**What the task requires:** For the listing below, print exactly the lines from the line with "2.1. General notation." to the line with "y∈Zd : −L≤y·e1<L", both included, and nothing beyond them.
Records below:
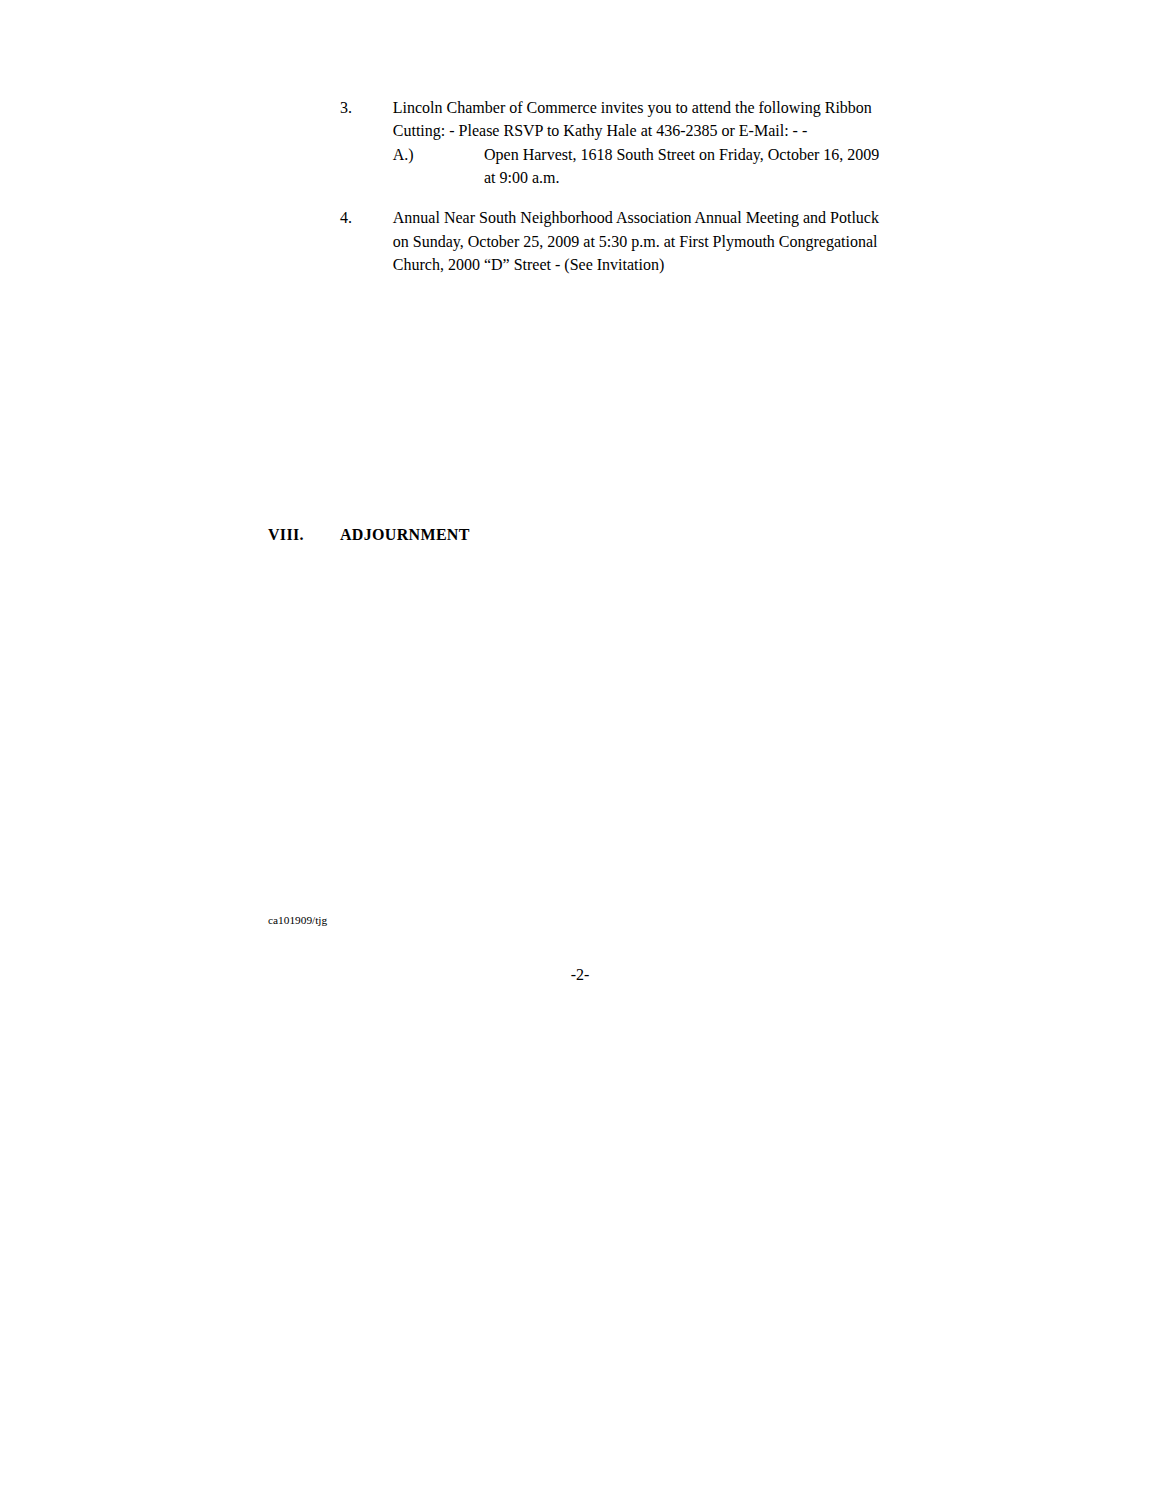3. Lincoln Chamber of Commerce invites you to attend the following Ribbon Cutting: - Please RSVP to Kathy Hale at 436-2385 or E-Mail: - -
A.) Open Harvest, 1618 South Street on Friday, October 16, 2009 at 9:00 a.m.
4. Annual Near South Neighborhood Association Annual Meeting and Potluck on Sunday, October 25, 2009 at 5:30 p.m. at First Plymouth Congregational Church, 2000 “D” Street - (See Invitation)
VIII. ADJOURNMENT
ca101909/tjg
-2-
End of Records.
Records below:
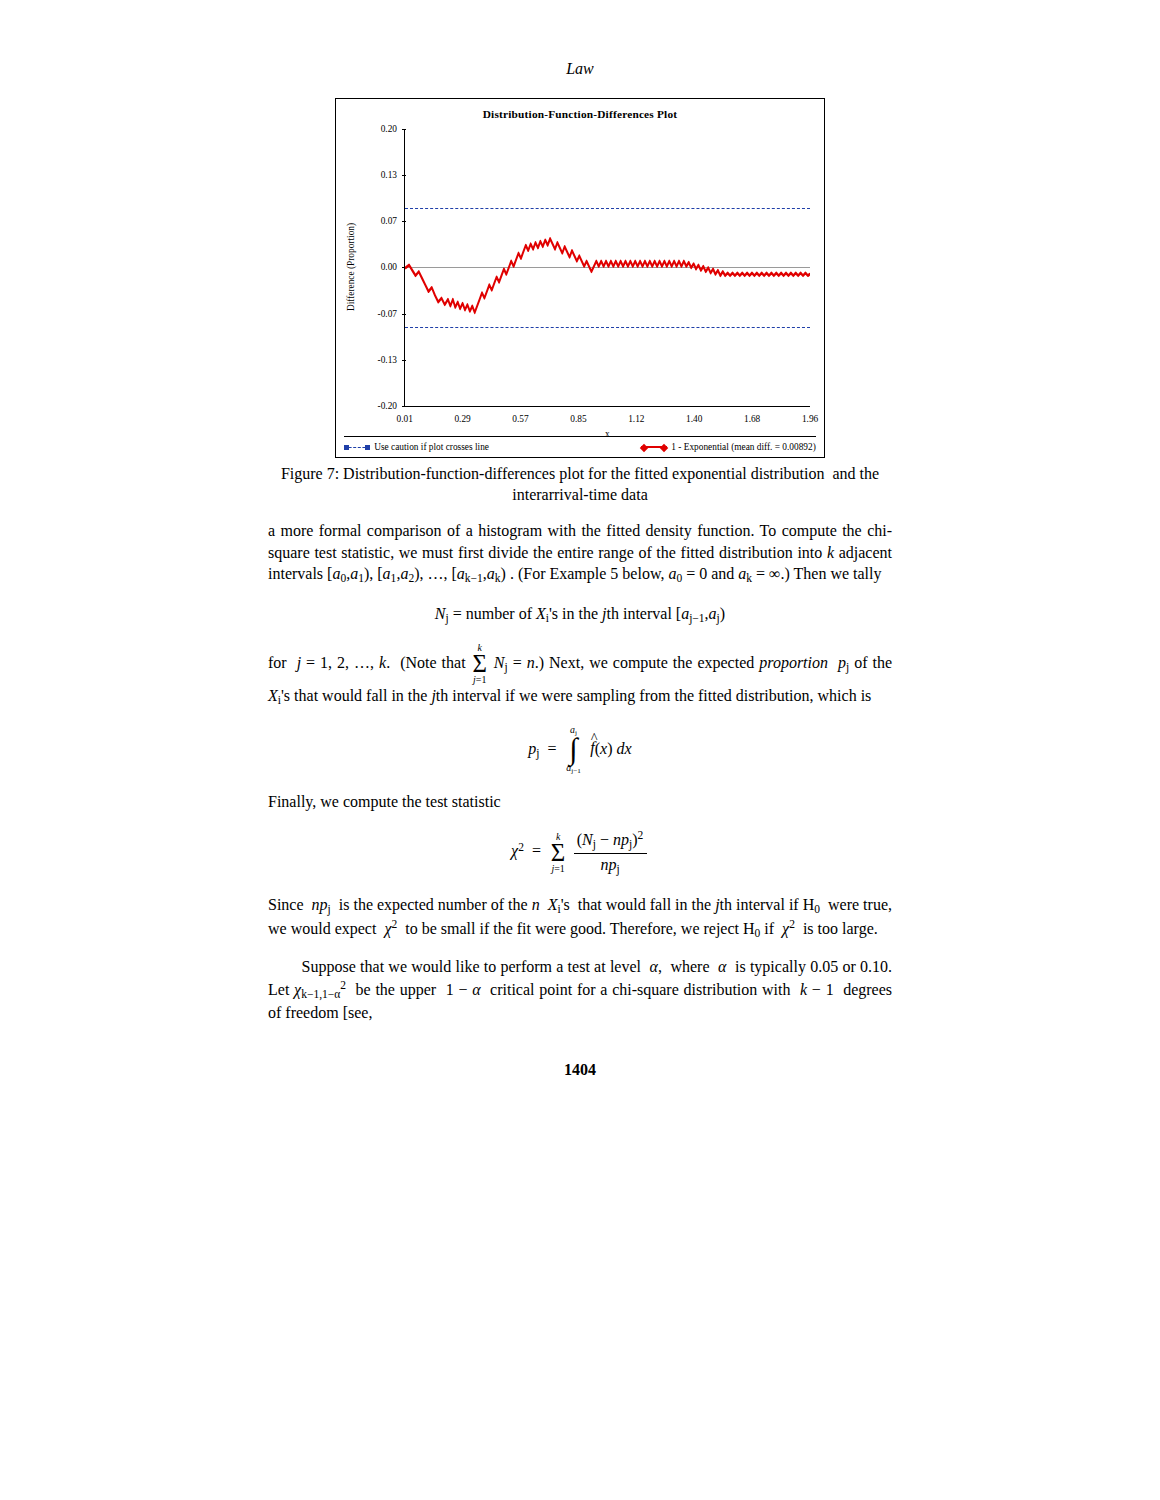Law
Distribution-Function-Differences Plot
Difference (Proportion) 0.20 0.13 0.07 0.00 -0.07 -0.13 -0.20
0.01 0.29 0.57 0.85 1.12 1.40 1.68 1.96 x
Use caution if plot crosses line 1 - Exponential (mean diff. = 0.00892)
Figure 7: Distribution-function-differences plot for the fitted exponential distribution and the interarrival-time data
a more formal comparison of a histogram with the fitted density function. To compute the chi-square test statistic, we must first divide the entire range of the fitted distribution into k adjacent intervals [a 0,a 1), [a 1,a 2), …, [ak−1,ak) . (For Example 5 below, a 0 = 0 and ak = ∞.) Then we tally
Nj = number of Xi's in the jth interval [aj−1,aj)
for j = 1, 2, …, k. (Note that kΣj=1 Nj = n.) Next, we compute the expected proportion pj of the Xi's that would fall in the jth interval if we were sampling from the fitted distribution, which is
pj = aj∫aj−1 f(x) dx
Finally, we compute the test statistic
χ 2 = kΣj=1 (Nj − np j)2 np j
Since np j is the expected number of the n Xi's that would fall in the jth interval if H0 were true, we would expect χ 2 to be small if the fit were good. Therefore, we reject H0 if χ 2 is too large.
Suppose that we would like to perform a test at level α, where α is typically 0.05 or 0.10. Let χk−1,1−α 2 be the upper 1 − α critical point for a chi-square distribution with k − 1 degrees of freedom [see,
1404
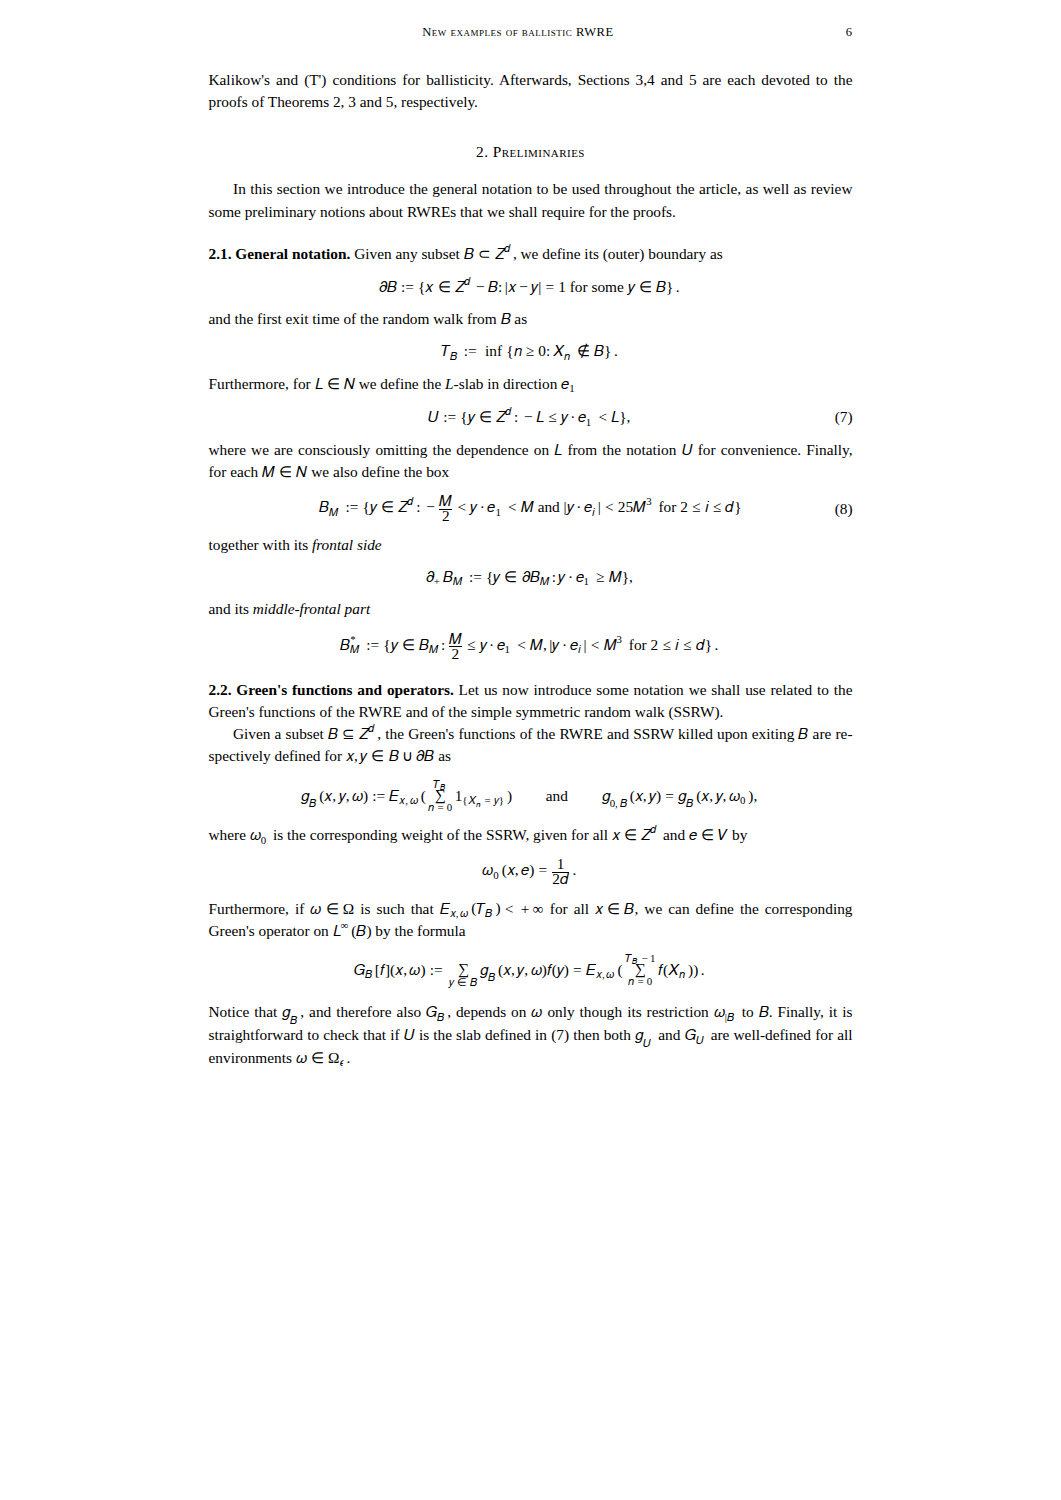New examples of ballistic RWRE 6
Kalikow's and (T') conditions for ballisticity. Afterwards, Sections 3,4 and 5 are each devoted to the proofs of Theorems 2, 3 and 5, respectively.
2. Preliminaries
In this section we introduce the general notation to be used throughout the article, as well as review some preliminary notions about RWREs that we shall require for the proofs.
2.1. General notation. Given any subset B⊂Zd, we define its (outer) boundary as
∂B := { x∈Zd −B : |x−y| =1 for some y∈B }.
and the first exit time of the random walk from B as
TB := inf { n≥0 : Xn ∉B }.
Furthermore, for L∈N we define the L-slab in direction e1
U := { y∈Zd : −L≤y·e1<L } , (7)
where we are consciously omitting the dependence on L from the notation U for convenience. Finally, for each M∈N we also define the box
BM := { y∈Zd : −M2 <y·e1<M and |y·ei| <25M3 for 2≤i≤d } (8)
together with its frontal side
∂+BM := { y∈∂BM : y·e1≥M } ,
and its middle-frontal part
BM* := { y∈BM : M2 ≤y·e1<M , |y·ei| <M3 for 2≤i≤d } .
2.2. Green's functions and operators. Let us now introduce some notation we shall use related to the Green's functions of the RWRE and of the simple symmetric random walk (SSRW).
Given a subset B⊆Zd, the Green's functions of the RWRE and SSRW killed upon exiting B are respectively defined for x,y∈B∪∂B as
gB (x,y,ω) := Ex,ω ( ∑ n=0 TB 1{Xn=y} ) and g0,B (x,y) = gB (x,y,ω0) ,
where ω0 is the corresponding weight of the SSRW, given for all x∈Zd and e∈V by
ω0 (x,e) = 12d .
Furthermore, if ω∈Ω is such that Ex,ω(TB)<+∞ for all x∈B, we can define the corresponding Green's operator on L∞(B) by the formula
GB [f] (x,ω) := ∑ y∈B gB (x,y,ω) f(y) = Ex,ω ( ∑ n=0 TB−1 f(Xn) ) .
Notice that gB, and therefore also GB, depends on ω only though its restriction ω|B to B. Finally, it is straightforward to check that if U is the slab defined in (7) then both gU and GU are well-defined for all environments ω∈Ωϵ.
End of Records.
Records below:
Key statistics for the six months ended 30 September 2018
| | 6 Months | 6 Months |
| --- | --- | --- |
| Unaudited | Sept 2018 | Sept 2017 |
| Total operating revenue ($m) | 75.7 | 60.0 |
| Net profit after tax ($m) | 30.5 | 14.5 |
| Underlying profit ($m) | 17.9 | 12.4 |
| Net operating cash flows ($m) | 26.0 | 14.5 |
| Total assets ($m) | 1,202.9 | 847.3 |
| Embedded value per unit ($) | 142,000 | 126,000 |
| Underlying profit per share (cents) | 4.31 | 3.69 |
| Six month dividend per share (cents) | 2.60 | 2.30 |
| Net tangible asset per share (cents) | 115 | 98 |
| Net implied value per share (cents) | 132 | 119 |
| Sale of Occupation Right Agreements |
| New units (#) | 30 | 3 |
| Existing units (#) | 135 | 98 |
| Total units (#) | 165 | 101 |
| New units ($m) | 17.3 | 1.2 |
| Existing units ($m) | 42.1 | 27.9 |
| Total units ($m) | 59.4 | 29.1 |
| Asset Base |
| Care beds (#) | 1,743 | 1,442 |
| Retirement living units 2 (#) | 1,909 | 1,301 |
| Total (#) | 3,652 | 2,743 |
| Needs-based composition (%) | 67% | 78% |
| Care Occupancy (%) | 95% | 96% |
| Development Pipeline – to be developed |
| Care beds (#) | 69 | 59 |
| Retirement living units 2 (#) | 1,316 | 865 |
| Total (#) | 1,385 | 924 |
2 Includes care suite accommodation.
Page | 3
End of Records.
**Output:**
2.1. General notation. Given any subset B⊂Zd, we define its (outer) boundary as
∂B := { x∈Zd −B : |x−y| =1 for some y∈B }.
and the first exit time of the random walk from B as
TB := inf { n≥0 : Xn ∉B }.
Furthermore, for L∈N we define the L-slab in direction e1
U := { y∈Zd : −L≤y·e1<L } , (7)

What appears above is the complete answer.